--- Page text Enclosed Below ---

While the M&A trend will likely be strong in all areas of technology, it will be particularly robust in the cybersecurity industry, Alberto Yepez, co-founder and managing director of Trident Cybersecurity, a fund of prominent VC firm Trident Capital that focuses on cybersecurity investments. In 2016, there were only a handful of technology-related IPOs, including Dell SonicWall and Nutanix.
"The M&A market is very healthy right now. It's always been particularly healthy in cybersecurity," Yepez said. Yepez said he sees the vast majority of exits in cybersecurity through M&A, rather than through IPO, because of the innovation cycle in security, where larger, already public companies look to buy up smaller, innovative companies to bolster their own technology and people. That trend will only continue as security threats become more serious and the innovation cycle accelerates further.
Some of that consolidation has already started to occur, with 611 acquisition deals in the U.S. alone as of July, according to a study by CloudVolumes. Some of those deals included the acquisitions of Blue Coat Systems, LifeLock, Optiv Security, Intel Security, CloudLock, Lancope, Invotas and AccelOps – to name a few.

--- End of Enclosed Page text ---

> Exercise prompt
Carry on the passage about mergers and acquisitions in cybersecurity, starting after its last sentence.

--- Entries supplied Enclosed Below ---

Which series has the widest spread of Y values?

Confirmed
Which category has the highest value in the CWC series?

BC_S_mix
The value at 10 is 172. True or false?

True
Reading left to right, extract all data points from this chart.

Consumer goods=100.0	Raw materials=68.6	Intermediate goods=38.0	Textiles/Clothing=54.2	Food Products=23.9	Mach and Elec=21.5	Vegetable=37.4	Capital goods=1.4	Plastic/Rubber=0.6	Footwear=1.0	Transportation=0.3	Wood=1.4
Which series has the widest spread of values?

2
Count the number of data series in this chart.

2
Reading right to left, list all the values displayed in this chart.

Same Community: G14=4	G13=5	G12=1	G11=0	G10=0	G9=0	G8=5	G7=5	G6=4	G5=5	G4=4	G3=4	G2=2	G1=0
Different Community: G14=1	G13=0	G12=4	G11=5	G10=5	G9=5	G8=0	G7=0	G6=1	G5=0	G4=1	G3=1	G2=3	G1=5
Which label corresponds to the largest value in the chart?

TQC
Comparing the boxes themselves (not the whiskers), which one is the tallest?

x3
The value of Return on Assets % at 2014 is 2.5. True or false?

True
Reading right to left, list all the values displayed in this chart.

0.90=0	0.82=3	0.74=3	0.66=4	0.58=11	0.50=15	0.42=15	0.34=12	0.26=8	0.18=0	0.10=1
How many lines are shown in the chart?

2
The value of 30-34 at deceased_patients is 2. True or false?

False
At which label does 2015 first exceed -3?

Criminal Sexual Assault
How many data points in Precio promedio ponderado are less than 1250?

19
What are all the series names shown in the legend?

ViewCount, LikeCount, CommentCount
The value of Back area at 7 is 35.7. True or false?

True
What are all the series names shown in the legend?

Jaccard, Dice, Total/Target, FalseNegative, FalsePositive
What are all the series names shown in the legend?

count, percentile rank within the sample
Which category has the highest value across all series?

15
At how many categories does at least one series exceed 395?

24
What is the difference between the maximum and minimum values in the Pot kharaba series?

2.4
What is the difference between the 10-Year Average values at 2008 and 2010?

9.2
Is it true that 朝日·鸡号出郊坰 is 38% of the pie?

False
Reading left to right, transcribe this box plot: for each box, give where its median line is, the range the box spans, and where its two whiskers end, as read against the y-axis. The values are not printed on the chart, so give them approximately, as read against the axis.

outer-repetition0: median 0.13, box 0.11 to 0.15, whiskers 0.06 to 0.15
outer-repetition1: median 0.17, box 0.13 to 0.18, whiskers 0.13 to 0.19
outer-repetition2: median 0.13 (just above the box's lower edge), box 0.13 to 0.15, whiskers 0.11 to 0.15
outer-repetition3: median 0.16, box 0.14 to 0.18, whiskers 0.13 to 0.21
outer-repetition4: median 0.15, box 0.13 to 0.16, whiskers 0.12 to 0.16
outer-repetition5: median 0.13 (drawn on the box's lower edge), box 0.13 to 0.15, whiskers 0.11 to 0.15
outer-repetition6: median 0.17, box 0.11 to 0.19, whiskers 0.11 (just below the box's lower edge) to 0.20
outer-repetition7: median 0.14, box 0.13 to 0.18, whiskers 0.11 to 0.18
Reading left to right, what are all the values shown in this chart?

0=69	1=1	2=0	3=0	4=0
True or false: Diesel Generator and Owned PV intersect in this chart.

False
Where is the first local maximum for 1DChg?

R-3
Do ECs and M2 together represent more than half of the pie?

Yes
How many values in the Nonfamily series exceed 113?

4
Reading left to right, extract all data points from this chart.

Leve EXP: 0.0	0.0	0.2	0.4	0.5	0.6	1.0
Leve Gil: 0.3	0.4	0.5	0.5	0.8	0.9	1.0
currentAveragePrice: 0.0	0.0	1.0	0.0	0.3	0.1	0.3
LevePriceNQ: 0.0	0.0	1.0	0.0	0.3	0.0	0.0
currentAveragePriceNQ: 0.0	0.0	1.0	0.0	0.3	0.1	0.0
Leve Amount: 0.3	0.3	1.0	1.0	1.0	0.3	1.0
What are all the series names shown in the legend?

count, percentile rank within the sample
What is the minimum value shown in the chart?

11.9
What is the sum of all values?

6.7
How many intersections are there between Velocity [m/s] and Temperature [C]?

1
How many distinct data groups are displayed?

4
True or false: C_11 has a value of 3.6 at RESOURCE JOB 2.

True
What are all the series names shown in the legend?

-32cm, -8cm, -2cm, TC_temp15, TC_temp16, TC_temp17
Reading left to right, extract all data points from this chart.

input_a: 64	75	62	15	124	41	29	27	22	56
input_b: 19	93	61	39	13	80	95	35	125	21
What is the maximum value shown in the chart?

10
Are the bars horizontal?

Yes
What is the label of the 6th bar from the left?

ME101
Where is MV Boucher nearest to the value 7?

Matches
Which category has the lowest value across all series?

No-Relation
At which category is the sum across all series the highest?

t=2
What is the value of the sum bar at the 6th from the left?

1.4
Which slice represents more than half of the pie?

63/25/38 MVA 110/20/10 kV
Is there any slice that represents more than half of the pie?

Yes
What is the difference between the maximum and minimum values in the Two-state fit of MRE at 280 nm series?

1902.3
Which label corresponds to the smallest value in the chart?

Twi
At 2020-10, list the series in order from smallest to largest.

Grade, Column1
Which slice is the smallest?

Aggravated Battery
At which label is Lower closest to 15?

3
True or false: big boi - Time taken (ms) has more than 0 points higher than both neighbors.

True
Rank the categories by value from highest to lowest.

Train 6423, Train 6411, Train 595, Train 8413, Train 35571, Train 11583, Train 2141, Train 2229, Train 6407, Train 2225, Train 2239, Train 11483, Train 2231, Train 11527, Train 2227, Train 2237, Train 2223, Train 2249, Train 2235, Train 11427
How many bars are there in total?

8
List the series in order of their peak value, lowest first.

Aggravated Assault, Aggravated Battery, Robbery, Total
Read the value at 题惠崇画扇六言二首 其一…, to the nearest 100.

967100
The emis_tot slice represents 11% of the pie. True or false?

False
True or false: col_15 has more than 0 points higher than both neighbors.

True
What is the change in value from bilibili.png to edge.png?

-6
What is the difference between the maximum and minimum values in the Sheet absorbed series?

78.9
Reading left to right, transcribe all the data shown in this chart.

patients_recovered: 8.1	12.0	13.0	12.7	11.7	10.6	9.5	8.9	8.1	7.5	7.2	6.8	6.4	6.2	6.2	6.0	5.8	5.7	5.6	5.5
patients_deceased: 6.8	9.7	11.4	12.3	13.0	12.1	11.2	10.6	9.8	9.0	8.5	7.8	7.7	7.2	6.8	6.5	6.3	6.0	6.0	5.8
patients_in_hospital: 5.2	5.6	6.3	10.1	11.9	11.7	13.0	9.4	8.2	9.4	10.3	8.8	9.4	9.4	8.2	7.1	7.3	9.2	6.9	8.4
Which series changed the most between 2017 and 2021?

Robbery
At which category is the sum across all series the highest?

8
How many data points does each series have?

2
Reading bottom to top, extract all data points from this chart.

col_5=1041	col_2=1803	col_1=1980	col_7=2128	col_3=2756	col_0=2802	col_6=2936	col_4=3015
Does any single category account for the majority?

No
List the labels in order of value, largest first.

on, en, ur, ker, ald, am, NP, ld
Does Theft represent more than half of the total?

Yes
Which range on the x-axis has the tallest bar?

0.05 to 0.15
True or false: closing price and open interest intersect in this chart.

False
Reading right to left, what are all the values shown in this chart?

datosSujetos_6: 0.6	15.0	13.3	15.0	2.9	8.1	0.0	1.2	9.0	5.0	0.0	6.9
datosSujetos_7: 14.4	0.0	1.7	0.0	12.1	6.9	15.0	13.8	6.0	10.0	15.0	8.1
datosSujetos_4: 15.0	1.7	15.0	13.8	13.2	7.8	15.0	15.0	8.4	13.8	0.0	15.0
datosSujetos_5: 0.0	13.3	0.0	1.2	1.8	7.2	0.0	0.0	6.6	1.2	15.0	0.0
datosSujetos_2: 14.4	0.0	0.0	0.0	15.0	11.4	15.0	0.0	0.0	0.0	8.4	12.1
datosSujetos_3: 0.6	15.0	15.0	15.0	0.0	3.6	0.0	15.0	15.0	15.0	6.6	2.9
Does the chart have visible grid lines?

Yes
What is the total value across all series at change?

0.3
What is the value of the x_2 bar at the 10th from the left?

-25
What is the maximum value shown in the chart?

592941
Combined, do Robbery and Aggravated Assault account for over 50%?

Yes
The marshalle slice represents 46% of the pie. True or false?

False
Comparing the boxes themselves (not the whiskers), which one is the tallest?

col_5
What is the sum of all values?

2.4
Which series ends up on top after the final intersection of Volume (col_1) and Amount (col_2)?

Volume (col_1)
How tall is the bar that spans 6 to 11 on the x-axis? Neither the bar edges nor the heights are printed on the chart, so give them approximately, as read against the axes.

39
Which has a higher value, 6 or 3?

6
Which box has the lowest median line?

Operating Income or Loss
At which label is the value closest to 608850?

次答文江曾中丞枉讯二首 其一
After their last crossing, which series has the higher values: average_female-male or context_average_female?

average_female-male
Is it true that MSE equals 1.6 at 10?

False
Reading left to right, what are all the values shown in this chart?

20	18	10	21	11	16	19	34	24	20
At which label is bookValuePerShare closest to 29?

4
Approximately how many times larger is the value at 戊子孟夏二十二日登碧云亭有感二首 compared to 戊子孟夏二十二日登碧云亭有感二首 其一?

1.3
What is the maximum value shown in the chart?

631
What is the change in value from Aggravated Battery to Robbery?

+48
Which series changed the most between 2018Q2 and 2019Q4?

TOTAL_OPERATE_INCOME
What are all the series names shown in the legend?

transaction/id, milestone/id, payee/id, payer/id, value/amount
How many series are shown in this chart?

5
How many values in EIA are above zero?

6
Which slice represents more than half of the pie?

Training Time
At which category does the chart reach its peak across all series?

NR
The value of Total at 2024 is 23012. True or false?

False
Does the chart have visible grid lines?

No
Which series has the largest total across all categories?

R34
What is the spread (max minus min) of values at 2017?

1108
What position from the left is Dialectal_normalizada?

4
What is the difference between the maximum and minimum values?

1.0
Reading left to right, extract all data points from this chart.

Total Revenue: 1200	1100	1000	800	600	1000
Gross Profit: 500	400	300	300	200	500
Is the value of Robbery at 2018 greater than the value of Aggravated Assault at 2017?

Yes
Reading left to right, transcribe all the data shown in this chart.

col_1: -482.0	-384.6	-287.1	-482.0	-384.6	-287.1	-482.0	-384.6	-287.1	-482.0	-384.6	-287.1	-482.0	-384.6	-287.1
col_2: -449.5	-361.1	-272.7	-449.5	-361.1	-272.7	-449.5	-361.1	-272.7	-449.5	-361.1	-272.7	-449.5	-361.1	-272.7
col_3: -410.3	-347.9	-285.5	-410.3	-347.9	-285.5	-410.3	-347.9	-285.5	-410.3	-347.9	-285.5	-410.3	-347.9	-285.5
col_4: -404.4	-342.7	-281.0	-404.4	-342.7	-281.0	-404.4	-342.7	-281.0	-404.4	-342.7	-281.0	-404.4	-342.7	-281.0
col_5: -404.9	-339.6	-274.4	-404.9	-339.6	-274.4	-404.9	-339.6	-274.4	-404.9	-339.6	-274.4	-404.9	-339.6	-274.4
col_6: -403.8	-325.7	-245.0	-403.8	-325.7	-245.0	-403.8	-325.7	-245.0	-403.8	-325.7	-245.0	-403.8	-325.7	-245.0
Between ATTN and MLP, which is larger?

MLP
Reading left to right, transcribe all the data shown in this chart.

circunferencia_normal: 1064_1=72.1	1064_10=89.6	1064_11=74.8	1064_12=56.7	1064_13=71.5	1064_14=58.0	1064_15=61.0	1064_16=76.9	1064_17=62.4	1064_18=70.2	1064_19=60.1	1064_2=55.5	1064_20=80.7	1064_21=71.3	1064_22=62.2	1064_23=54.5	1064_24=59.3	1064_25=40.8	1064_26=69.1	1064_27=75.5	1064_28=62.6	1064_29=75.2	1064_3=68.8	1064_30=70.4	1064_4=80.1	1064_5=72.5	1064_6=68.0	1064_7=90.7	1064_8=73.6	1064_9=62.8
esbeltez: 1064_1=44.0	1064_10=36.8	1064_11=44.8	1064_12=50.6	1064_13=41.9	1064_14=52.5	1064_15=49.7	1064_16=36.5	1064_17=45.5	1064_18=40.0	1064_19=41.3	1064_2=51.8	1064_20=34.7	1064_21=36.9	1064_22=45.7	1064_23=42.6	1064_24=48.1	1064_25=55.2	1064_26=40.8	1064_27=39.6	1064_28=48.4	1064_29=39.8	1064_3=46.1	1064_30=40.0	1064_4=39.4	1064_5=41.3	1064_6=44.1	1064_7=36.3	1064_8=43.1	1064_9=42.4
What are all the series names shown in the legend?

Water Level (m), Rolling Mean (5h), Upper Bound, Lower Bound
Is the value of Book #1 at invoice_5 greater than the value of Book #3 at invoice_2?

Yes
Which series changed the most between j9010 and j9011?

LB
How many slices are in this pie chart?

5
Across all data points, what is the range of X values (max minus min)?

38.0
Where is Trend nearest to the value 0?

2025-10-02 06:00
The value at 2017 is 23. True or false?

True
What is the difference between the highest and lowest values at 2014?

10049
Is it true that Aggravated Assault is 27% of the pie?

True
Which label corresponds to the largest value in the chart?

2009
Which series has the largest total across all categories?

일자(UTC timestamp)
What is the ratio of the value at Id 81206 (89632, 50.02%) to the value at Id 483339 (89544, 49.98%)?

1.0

--- End of Enclosed Entries supplied ---

> Expected answer
Bob Ackerman, founder and managing director at Allegis Capital, a cybersecurity-dedicated venture capital firm that focuses on early stage investments, agreed, saying that it is "very difficult for a public cybersecurity company to remain at the forefront of innovation because security moves so quickly," factors that he said will slow cybersecurity startups looking to go public, as well as speed up M&A activity by larger, already public vendors looking to keep pace with current technology innovation.
"The vast majority of exits will be M&A," Ackerman said. Ackerman predicted particular M&A activity around analytics, saying there is probably 10 to 15 larger vendors that need to acquire analytics capabilities in the short term.
Menlo Ventures' Ganesan said he expects most of the consolidation will occur in startups who have landed Series A funding, but will struggle to land Series B funding, which is focused more on revenue rather than technology, vision or ideas. That consolidation is coming, he said, as funding will dry up for those companies who have already landed a Series A or Series B round and might now look to make an exit.
"The rationalization hasn't happened yet. I expect it to happen over the next 12 to 16 months," he said.